You’ll find PCOS, slow-weighted workout routines on The Cysterhood app.
Create a mindful morning routine and reduce overstimulation.
Your morning sets the tone for your cortisol rhythm. Instead of grabbing your phone immediately, expose your eyes to natural light, eat a protein-rich breakfast, go for a walk, and ease into the day.
Reducing early overstimulation keeps your nervous system from jumping straight into fight-or-flight. Little habits in the first 30 minutes can dramatically influence how reactive you feel all day!
If you need inspiration, here’s my PCOS morning routine!
Prepare for nervous system regulation during the day.
Cortisol spikes are easier to manage when you expect them. Build in small regulation tools like breathwork, short walks after meals, grounding exercises, or even five-minute reset breaks between tasks. These moments prevent stress from stacking up and turning into full-blown anxiety. Think of it as proactive nervous system maintenance.
Prioritize rest and good sleep hygiene like it’s medicine.
Sleep is not optional for women with PCOS. It’s fundamental. It’s health care. Things like consistent bedtimes, a dark, cool room, and limiting blue light at night help protect your cortisol rhythm not just at night, but all day.
Deep sleep also improves insulin sensitivity, reduces inflammation, and supports all hormone production and clearance. Pretty amazing, right? When you treat sleep like medicine, you can find big relief in your anxiety symptoms!
Cortisol does cause anxiety, but you can naturally regain your peace.

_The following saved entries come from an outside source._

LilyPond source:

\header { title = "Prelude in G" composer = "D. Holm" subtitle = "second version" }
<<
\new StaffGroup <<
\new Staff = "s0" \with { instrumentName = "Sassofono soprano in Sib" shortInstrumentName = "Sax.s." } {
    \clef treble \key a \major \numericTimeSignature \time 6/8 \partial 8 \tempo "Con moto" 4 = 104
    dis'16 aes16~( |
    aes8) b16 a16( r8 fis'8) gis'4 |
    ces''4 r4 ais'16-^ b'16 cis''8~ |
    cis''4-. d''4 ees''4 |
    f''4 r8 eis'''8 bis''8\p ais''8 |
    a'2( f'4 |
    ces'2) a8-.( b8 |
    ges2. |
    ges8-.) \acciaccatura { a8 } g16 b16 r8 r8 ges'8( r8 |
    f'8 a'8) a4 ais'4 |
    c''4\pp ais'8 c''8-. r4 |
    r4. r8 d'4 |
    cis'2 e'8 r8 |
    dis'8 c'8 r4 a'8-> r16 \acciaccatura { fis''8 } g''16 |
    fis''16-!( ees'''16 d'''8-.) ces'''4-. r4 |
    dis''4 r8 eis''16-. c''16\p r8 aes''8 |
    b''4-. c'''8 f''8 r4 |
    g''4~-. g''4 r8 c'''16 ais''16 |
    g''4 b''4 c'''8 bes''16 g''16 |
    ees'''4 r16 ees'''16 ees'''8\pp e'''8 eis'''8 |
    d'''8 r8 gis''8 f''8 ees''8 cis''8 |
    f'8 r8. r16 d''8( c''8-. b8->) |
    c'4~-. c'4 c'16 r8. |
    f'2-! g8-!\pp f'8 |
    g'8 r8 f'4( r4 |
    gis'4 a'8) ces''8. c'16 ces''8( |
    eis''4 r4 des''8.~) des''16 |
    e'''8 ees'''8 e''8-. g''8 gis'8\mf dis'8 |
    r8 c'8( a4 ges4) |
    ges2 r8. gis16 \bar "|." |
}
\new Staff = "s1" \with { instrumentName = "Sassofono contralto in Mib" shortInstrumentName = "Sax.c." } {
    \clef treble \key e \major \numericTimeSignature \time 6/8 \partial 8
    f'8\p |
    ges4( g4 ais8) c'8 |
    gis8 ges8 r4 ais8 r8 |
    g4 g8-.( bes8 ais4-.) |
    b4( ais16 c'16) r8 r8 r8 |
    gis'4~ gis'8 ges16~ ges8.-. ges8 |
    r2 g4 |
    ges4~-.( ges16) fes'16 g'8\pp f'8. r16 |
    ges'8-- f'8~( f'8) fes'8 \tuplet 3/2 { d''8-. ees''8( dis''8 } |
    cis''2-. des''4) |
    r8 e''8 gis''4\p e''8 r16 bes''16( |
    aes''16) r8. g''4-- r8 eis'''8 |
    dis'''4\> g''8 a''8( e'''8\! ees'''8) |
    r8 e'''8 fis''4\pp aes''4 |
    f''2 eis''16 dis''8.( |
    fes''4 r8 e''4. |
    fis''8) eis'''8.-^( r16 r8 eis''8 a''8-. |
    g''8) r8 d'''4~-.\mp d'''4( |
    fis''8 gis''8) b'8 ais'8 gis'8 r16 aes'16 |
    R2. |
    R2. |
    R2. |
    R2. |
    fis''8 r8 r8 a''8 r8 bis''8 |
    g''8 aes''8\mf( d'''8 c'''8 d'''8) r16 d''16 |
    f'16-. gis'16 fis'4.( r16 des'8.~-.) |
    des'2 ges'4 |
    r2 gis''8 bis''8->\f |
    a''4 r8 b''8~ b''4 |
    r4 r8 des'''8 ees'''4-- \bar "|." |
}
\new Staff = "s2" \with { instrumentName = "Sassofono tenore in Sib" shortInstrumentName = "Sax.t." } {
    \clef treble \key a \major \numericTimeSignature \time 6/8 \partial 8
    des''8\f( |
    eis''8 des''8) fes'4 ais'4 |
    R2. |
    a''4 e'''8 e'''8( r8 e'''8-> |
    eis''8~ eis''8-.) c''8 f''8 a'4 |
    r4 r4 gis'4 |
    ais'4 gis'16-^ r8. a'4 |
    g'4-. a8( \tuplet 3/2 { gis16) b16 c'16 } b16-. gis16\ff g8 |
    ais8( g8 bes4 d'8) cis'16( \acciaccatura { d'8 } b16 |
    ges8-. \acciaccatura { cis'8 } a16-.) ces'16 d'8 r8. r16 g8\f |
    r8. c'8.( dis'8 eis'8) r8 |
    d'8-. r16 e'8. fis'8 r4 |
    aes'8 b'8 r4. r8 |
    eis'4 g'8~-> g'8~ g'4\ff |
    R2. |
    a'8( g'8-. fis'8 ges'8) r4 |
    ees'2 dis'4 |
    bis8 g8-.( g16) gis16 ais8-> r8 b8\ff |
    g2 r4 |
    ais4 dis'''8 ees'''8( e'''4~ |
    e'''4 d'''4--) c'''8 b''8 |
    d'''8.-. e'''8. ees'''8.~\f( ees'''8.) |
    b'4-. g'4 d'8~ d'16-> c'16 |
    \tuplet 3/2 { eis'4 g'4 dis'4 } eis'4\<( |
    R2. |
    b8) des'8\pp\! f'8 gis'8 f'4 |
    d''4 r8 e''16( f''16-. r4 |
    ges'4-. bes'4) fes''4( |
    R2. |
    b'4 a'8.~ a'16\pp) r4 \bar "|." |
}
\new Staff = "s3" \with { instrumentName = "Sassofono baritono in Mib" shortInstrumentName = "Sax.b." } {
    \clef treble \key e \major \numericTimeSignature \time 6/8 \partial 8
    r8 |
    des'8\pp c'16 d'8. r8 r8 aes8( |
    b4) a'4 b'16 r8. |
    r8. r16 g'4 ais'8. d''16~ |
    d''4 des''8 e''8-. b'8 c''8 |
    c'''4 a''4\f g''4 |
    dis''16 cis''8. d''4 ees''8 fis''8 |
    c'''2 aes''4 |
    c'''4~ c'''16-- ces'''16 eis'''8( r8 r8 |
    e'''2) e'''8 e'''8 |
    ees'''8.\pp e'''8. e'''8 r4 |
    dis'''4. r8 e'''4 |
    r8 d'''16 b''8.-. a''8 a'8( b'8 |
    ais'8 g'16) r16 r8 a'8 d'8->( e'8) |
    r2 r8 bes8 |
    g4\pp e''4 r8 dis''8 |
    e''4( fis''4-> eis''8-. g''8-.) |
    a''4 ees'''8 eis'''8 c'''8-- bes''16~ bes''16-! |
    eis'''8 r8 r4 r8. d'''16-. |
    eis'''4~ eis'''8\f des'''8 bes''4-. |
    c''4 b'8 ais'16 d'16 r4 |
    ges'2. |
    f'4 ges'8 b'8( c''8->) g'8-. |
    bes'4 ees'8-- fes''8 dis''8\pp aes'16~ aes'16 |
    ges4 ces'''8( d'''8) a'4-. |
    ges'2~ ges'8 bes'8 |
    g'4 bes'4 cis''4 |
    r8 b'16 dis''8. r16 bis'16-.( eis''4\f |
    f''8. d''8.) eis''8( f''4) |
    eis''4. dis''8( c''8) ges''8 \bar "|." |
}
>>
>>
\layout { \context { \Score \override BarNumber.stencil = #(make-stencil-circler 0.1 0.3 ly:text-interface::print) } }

Anxiety with PCOS isn’t a personality flaw. It’s not a weakness. And it’s definitely not “all in your head.” It’s a physiological response to a body that’s been under chronic metabolic stress for far too long.
When you understand how cortisol, insulin resistance, inflammation, and hormone imbalance are interacting behind the scenes, you can stop blaming yourself and start supporting your biology! And when your body finally feels stable and safe, your nervous system finally settles. It is completely possible to feel calm, clear, and back in control again.